Line by line, the data below should be set down unchanged, with images excluded.

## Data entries
= Beginning of Section =
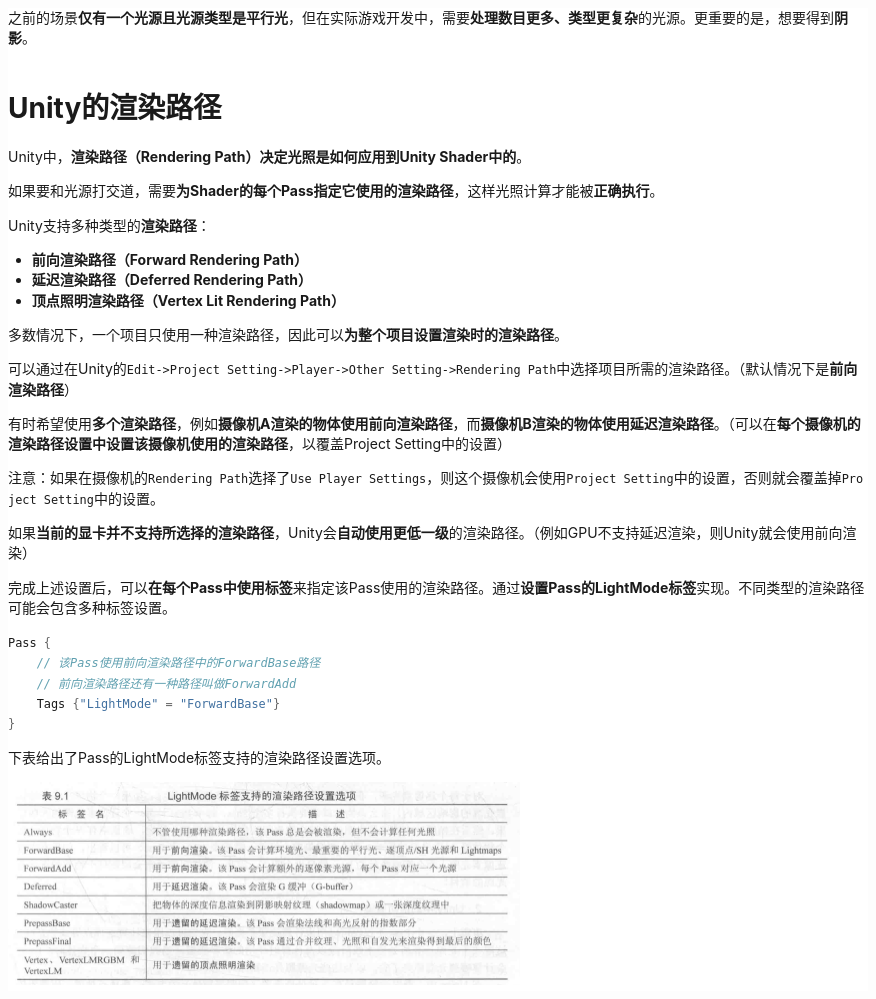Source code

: 之前的场景**仅有一个光源且光源类型是平行光**，但在实际游戏开发中，需要**处理数目更多、类型更复杂**的光源。更重要的是，想要得到**阴影**。

# Unity的渲染路径

Unity中，**渲染路径（Rendering Path）**决定**光照是如何应用到Unity Shader中的**。

如果要和光源打交道，需要**为Shader的每个Pass指定它使用的渲染路径**，这样光照计算才能被**正确执行**。

Unity支持多种类型的**渲染路径**：

- **前向渲染路径（Forward Rendering Path）**
- **延迟渲染路径（Deferred Rendering Path）**
- **顶点照明渲染路径（Vertex Lit Rendering Path）**

多数情况下，一个项目只使用一种渲染路径，因此可以**为整个项目设置渲染时的渲染路径**。

可以通过在Unity的`Edit->Project Setting->Player->Other Setting->Rendering Path`中选择项目所需的渲染路径。（默认情况下是**前向渲染路径**）

有时希望使用**多个渲染路径**，例如**摄像机A渲染的物体使用前向渲染路径**，而**摄像机B渲染的物体使用延迟渲染路径**。（可以在**每个摄像机的渲染路径设置中设置该摄像机使用的渲染路径**，以覆盖Project Setting中的设置）

注意：如果在摄像机的`Rendering Path`选择了`Use Player Settings`，则这个摄像机会使用`Project Setting`中的设置，否则就会覆盖掉`Project Setting`中的设置。

如果**当前的显卡并不支持所选择的渲染路径**，Unity会**自动使用更低一级**的渲染路径。（例如GPU不支持延迟渲染，则Unity就会使用前向渲染）

完成上述设置后，可以**在每个Pass中使用标签**来指定该Pass使用的渲染路径。通过**设置Pass的LightMode标签**实现。不同类型的渲染路径可能会包含多种标签设置。

```c++
Pass {
  	// 该Pass使用前向渲染路径中的ForwardBase路径
  	// 前向渲染路径还有一种路径叫做ForwardAdd
    Tags {"LightMode" = "ForwardBase"}
}
```

下表给出了Pass的LightMode标签支持的渲染路径设置选项。

<img src="./images/80.png"  style="zoom:50%;" />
= End of Section =
## Written solution
Source code

: 之前的场景**仅有一个光源且光源类型是平行光**，但在实际游戏开发中，需要**处理数目更多、类型更复杂**的光源。更重要的是，想要得到**阴影**。

# Unity的渲染路径

Unity中，**渲染路径（Rendering Path）**决定**光照是如何应用到Unity Shader中的**。

如果要和光源打交道，需要**为Shader的每个Pass指定它使用的渲染路径**，这样光照计算才能被**正确执行**。

Unity支持多种类型的**渲染路径**：

- **前向渲染路径（Forward Rendering Path）**
- **延迟渲染路径（Deferred Rendering Path）**
- **顶点照明渲染路径（Vertex Lit Rendering Path）**

多数情况下，一个项目只使用一种渲染路径，因此可以**为整个项目设置渲染时的渲染路径**。

可以通过在Unity的`Edit->Project Setting->Player->Other Setting->Rendering Path`中选择项目所需的渲染路径。（默认情况下是**前向渲染路径**）

有时希望使用**多个渲染路径**，例如**摄像机A渲染的物体使用前向渲染路径**，而**摄像机B渲染的物体使用延迟渲染路径**。（可以在**每个摄像机的渲染路径设置中设置该摄像机使用的渲染路径**，以覆盖Project Setting中的设置）

注意：如果在摄像机的`Rendering Path`选择了`Use Player Settings`，则这个摄像机会使用`Project Setting`中的设置，否则就会覆盖掉`Project Setting`中的设置。

如果**当前的显卡并不支持所选择的渲染路径**，Unity会**自动使用更低一级**的渲染路径。（例如GPU不支持延迟渲染，则Unity就会使用前向渲染）

完成上述设置后，可以**在每个Pass中使用标签**来指定该Pass使用的渲染路径。通过**设置Pass的LightMode标签**实现。不同类型的渲染路径可能会包含多种标签设置。

```c++
Pass {
  	// 该Pass使用前向渲染路径中的ForwardBase路径
  	// 前向渲染路径还有一种路径叫做ForwardAdd
    Tags {"LightMode" = "ForwardBase"}
}
```

下表给出了Pass的LightMode标签支持的渲染路径设置选项。

<img src="./images/80.png"  style="zoom:50%;" />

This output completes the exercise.